Abusi in sagrestia, fissata l’udienza in Cassazione. Intanto don Marino fa ancora il sacerdote

Torna alla ribalta nazionale il caso dell’ex parroco di Portocannone condannato in Appello per violenze sulla giovane Giada Vitale, all’epoca dei fatti minorenne. A settembre l’ultima tappa del percorso giudiziario, ma fa discutere la mancata riduzione allo stato laicale del prete


CAMPOBASSO. I media nazionali tornano ad accendere i riflettori sulla vicenda di Giada Vitale e del parroco Don Marino Genova. A parlarne questa volta – tra gli altri – è Dagospia, che mette in discussione l’efficacia delle riforme adottate da Papa Francesco – l’ultima risale a soli tre giorni fa – per contrastare la pedofilia nel clero e che annuncia al 17 settembre prossimo la fissazione dell’udienza in Cassazione sul caso.
La giovane ha denunciato di aver subito abusi sessuali da parte del sacerdote quando era soltanto 13enne e per tre anni consecutivi, dal 2009 al 2012. Presunte violenze perpetrate sulla ragazzina – oggi 25enne – all’epoca dei fatti particolarmente fragile, in quanto cresciuta senza un padre e, proprio per questo, affidata dalla nonna al prete del paese, Portocannone.

Il parroco è stato condannato nel 2019 a 4 anni e 10 mesi di reclusione dalla Corte d’Appello di Campobasso e sospeso dal ministero. Tuttavia, da alcune foto circolate sul web, pare che don Marino continui a svolgere l’attività sacerdotale nel Lazio, nella zona di Subiaco. E comunque che non sia stato ridotto allo stato laicale.

Avendo il Pontefice eliminato il segreto per i casi di abusi sessuali perpetrati da esponenti del clero cattolico a danno di minori, gli avvocati della ragazza avevano anche notificato alla diocesi di Termoli-Larino e alla Congregazione della Fede un atto formale per entrare in possesso degli atti processuali e dei provvedimenti assunti dalla Chiesa nei confronti del prete sessantacinquenne. Ma ad oggi non è arrivata nessuna risposta.

La giovane però non si arrende. È determinata ad ottenere giustizia a tutti i livelli. L’ultima tappa di questa storia – scrive Dagospia – è fissata al 17 settembre in Cassazione. I legali, Pietro Cirillo e Pasquale Mautone, puntano a far sì che venga riconosciuta la responsabilità civile della Parrocchia del sacerdote e della diocesi Termoli-Larino, con un atto di costituzione in mora, per ottenere il risarcimento di tutti i danni materiali, morali, biologici ed esistenziali patiti dalla ragazza a causa delle condotte illecite del prete orco.

• **Materiale di studio**:
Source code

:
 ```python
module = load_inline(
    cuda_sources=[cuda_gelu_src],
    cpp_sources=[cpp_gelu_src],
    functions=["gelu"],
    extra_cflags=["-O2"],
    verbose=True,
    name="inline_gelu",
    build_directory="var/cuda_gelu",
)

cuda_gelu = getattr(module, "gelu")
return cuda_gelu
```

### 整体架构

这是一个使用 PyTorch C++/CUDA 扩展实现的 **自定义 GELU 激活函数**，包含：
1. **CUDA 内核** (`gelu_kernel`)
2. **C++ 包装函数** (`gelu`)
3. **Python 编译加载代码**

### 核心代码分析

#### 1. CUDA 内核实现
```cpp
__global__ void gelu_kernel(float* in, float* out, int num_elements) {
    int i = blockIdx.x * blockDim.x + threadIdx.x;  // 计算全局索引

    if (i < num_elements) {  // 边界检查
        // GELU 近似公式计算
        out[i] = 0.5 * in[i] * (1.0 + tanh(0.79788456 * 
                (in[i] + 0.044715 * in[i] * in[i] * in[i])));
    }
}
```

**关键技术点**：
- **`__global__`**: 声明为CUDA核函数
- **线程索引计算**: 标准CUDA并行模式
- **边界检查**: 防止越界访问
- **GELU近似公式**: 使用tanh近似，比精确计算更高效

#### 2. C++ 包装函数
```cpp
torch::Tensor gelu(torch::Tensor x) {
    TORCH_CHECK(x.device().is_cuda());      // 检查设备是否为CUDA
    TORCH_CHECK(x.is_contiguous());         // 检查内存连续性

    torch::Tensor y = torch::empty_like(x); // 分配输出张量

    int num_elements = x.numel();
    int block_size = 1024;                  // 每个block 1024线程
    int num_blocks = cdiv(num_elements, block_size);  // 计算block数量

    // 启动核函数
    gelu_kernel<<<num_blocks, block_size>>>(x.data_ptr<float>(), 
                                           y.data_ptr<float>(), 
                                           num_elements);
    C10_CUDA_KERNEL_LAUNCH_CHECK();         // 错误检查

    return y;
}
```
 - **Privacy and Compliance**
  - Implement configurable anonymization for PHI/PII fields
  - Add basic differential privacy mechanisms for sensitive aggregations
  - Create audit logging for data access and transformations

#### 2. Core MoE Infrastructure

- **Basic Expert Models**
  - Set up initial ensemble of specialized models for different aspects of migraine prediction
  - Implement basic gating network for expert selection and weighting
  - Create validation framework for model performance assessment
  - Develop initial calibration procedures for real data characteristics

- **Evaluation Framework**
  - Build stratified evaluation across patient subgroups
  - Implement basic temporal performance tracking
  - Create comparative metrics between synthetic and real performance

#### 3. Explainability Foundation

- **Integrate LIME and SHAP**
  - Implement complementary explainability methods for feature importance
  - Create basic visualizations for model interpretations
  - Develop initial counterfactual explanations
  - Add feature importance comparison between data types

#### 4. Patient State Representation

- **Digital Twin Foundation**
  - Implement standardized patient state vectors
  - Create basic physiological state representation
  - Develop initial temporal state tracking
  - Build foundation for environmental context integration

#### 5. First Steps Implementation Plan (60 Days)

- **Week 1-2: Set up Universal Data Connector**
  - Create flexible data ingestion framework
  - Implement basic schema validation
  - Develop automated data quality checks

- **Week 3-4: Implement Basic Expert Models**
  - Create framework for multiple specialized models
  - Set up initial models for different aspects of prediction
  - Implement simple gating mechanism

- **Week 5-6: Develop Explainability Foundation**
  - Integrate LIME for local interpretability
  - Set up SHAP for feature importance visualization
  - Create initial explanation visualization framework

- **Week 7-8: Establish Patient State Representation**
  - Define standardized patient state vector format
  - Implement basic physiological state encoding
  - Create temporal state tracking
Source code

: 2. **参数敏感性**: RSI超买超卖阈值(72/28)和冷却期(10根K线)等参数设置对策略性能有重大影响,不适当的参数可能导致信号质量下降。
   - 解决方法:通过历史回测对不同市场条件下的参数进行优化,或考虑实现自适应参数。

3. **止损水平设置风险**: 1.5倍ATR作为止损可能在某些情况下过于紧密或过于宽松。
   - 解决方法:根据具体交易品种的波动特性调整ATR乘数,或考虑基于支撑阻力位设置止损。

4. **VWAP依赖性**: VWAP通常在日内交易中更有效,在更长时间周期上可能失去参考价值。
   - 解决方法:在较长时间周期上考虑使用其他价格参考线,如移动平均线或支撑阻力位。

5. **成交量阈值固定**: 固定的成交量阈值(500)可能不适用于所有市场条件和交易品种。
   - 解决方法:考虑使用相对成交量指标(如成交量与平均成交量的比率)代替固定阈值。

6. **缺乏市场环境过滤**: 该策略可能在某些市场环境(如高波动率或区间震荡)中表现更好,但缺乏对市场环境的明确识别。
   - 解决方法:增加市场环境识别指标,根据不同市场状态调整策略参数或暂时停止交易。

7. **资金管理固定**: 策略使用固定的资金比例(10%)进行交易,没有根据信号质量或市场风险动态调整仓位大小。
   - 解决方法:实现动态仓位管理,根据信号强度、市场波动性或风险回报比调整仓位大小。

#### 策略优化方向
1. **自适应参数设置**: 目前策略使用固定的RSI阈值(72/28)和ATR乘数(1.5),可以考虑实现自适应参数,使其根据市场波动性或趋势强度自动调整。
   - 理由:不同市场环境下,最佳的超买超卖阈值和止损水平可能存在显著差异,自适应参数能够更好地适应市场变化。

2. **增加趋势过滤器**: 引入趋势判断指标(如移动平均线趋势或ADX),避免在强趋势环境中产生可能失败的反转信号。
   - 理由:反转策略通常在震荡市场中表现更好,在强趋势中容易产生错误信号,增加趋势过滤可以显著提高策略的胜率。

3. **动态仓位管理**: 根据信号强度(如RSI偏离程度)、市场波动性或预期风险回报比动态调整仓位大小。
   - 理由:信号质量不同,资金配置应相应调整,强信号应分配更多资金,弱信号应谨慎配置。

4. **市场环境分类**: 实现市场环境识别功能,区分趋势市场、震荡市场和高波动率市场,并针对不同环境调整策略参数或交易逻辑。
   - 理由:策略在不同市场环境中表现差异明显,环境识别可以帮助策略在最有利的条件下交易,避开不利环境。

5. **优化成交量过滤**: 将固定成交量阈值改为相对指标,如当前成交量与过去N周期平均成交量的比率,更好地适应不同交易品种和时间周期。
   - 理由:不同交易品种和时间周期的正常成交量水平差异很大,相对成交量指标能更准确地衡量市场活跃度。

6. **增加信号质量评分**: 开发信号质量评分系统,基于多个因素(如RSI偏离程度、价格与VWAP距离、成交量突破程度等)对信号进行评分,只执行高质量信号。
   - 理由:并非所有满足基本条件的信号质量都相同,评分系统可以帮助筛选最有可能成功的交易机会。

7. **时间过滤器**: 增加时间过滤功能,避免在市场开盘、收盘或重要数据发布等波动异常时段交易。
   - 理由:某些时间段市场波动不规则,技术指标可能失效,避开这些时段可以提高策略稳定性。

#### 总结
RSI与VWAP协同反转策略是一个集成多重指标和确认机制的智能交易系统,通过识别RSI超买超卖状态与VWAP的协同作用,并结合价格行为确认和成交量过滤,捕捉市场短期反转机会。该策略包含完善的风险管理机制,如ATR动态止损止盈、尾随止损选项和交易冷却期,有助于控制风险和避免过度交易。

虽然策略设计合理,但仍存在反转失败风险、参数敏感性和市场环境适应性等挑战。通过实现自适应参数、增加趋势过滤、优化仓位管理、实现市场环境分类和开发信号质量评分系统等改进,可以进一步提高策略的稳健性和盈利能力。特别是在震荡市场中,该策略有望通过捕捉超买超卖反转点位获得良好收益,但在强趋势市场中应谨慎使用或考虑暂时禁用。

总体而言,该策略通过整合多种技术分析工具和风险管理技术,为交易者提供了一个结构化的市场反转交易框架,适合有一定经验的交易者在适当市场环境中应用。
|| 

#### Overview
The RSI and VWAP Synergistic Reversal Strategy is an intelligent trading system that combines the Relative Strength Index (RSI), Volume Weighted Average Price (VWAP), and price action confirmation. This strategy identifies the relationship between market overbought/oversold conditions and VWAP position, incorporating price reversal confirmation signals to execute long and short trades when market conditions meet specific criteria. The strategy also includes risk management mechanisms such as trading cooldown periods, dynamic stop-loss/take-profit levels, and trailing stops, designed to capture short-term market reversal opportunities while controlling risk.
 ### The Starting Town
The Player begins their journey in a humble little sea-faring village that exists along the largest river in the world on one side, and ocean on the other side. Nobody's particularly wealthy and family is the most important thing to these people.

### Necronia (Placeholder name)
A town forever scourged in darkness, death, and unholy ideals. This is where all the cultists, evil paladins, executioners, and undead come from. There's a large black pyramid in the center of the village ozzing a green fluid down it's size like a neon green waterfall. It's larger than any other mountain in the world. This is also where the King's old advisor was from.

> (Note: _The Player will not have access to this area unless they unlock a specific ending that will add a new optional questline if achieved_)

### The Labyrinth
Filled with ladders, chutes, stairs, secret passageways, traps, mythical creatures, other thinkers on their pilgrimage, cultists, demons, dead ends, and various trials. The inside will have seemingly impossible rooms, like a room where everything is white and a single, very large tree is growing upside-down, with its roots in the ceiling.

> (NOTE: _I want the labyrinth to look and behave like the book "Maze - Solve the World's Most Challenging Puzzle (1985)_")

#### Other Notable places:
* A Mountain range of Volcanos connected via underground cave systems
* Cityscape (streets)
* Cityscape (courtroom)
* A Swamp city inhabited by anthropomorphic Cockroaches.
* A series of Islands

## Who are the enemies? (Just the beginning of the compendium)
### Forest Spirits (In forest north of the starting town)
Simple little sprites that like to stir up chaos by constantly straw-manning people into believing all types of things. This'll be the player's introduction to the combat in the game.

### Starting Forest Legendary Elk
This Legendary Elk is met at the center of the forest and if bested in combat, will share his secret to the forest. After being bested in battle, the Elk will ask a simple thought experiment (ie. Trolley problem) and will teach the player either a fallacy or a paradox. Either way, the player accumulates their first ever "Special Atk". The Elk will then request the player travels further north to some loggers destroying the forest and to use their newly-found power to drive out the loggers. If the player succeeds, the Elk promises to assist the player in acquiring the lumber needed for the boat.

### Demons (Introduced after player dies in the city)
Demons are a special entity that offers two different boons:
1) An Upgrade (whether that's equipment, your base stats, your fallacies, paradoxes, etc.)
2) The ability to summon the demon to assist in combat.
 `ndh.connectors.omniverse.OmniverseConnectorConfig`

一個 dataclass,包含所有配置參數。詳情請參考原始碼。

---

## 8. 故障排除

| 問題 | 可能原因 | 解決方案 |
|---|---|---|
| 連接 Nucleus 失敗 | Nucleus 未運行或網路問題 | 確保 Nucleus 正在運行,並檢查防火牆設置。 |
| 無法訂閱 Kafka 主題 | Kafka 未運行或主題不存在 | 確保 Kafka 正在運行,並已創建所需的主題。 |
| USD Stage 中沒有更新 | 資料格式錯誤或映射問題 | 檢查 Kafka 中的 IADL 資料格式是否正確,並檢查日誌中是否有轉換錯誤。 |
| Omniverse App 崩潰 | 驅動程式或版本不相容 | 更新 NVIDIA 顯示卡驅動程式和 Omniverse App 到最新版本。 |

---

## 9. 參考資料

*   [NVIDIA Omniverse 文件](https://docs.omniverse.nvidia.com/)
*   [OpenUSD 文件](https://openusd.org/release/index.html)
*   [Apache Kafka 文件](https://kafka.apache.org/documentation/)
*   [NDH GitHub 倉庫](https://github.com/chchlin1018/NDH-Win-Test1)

• **Esercizi da svolgere**:
1. Modifichi il passo dell'articolo sul caso di don Marino a partire da "La giovane ha" e fino a "del paese, Portocannone.", sostituendo "consecutivi" con "di fila".
2. Secondo l'articolo sul caso di don Marino, a quale pena è stato condannato il parroco dalla Corte d'Appello di Campobasso nel 2019?

• **Soluzioni proposte**:
1.
La giovane ha denunciato di aver subito abusi sessuali da parte del sacerdote quando era soltanto 13enne e per tre anni di fila, dal 2009 al 2012. Presunte violenze perpetrate sulla ragazzina – oggi 25enne – all’epoca dei fatti particolarmente fragile, in quanto cresciuta senza un padre e, proprio per questo, affidata dalla nonna al prete del paese, Portocannone.

2. A 4 anni e 10 mesi di reclusione.